** Begin PASSAGE SHOWN **

While the McCarrick affair has the media attention, what is swept under the carpet is the doctrinal foundation of this crisis.

The "dignity of man", which is the new center of the Catholic Church post-V2, is nothing more than the Liberalism that Leo XIII et al condemned a couple hundred years ago.

In the name this dignity. we have a new:
  1. Relationship with God
  2. Liturgy to express that relationship
  3. Doctrine to codify that relationship
  4. ...
I thing you get the point, this 'new orientation' is simply a re-orientation of the Church away from Jesus Christ (ie God) towards man.

So if a man has a problem, we must protect their dignity ...

Well how is that working for the Church in V2?

Answer: Not very well!

P^3


Courtesy of SSPX.org



No Death to the Doctrinal Crisis

August 27, 2018
Earlier this month, on August 2, 2018, an amendment to the 1992 Catechism of the Catholic Church (CCC) was published. The text, which purports to represent a “development” of the Church’s doctrine on the death penalty (capital punishment), was approved by Pope Francis on May 18, 2018.
Although liberal and some conservative Catholic commentators, theologians, and clerics have leapt at the opportunity to defend this “clarification” or “development,” the hard truth is that this new catechetical text appears to represent another in a series of ruptures with Tradition that has been a hallmark of Francis’s pontificate.

The New Text

The English-language translation of CCC No. 2267 now reads as follows:

The Death Penalty
 

2267. Recourse to the death penalty on the part of legitimate authority, following a fair trial, was long considered an appropriate response to the gravity of certain crimes and an acceptable, albeit extreme, means of safeguarding the common good.
Today, however, there is an increasing awareness that the dignity of the person is not lost even after the commission of very serious crimes. In addition, a new understanding has emerged of the significance of penal sanctions imposed by the state. Lastly, more effective systems of detention have been developed, which ensure the due protection of citizens but, at the same time, do not definitively deprive the guilty of the possibility of redemption.

** End PASSAGE SHOWN **
** Begin DATA RECORDS **

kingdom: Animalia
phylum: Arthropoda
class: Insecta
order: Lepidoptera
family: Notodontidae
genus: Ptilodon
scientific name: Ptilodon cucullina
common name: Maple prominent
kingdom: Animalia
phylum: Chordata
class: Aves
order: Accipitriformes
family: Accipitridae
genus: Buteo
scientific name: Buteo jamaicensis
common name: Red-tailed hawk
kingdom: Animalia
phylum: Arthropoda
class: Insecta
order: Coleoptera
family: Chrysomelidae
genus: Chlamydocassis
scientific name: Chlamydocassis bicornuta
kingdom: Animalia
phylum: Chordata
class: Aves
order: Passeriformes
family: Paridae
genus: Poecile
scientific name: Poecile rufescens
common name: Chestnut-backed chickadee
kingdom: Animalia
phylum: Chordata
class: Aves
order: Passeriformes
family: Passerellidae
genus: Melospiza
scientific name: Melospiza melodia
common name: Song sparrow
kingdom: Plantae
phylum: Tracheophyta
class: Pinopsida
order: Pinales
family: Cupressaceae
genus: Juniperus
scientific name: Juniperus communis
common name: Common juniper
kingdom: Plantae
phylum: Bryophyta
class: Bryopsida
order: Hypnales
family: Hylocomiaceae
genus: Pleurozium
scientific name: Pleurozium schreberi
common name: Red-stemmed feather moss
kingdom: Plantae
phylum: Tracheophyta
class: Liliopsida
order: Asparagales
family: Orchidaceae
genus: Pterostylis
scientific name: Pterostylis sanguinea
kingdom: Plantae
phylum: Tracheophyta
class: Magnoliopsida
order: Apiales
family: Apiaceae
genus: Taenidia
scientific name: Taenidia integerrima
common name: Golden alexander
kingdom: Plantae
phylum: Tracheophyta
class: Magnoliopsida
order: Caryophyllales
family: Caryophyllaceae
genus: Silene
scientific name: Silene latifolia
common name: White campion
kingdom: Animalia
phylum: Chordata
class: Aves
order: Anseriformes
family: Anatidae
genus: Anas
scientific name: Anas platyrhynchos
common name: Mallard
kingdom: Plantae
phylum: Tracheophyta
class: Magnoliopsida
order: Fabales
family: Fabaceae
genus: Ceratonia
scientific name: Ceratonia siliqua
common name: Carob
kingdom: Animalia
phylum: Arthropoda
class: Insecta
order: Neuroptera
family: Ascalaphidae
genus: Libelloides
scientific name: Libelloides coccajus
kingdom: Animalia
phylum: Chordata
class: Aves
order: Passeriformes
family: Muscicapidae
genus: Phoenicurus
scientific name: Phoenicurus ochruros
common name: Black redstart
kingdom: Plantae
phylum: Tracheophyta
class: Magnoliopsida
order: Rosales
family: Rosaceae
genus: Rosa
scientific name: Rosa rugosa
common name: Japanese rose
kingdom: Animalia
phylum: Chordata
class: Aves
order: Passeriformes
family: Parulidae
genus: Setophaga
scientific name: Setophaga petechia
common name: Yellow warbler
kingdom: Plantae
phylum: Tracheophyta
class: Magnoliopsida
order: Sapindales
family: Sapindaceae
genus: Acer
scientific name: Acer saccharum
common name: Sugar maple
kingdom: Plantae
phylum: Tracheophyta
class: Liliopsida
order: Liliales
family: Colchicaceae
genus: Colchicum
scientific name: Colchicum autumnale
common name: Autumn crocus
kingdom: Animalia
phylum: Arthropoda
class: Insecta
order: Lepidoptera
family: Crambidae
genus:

** End DATA RECORDS **

▶ **REQUIRED ACTIONS**
(1) In the passage on the Church's death penalty teaching, on what date did Pope Francis approve the new catechism text?
(2) Please summarize the passage on the Church's death penalty teaching in two sentences.
(3) Extend the passage on the Church's death penalty teaching from its last sentence.

▶ **ANSWERS**
(1) May 18, 2018.

(2) The passage argues that the "dignity of man" placed at the center of the Church post-V2 is the Liberalism condemned by Leo XIII and reorients the Church away from Jesus Christ toward man, a doctrinal foundation that goes unnoticed while the McCarrick affair gets media attention. It then reproduces a piece from SSPX.org saying that an amendment to Catechism No. 2267 on the death penalty, approved by Pope Francis on May 18, 2018 and published on August 2, 2018, appears to be another in a series of ruptures with Tradition.

(3)
Consequently, the Church teaches, in the light of the Gospel, that “the death penalty is inadmissible because it is an attack on the inviolability and dignity of the person”,1 and she works with determination for its abolition worldwide.

A Closer Look

The first thing that will strike any reader of CCC No. 2267 is its apodictic decree “that ‘the death penalty is inadmissible’” and that the only support for this statement is from an address given by Pope Francis himself. This is not surprising since neither Francis nor the theologians housed at the Congregation for the Doctrine of the Faith would be able to find firm magisterial support for this bold new position anywhere else. Even Francis’s near-immediate predecessor, John Paul II, who was an outspoken critic of the death penalty, never altered the CCC to teach that this form of punishment is “inadmissible.”
Second, the integration of the contestable concept of the “dignity of the person” (human dignity) is once again being used as an excuse to change doctrinal course. Less than a century ago, Pius XII declared that, “Even in the case of the death penalty the State does not dispose of the individual’s right to life. Rather public authority limits itself to depriving the offender of the good of life in expiation for his guilt, after he, through his crime, deprived himself of his own right to life” (Address to the First International Congress of Histopathology of the Nervous System (September 12, 1952). It is the individual who committed the crime, not the State, who has forfeited his “right to life”; now, under the guise of “human dignity,” apparently no man may do so, even of his own free volition.
Last, the next of CCC No. 2267 disrupts the continuity of the Church’s magisterium, as can be seen from two startling examples. Take first, for instance, the Roman Catechism of the Council of Trent, pt. III, 5, n. 4:
Far from being guilty of breaking this commandment [Thou shall not kill], such an execution of justice is precisely an act of obedience to it. For the purpose of the law is to protect and foster human life. This purpose is fulfilled when the legitimate authority of the State is exercised by taking the guilty lives of those who have taken innocent lives.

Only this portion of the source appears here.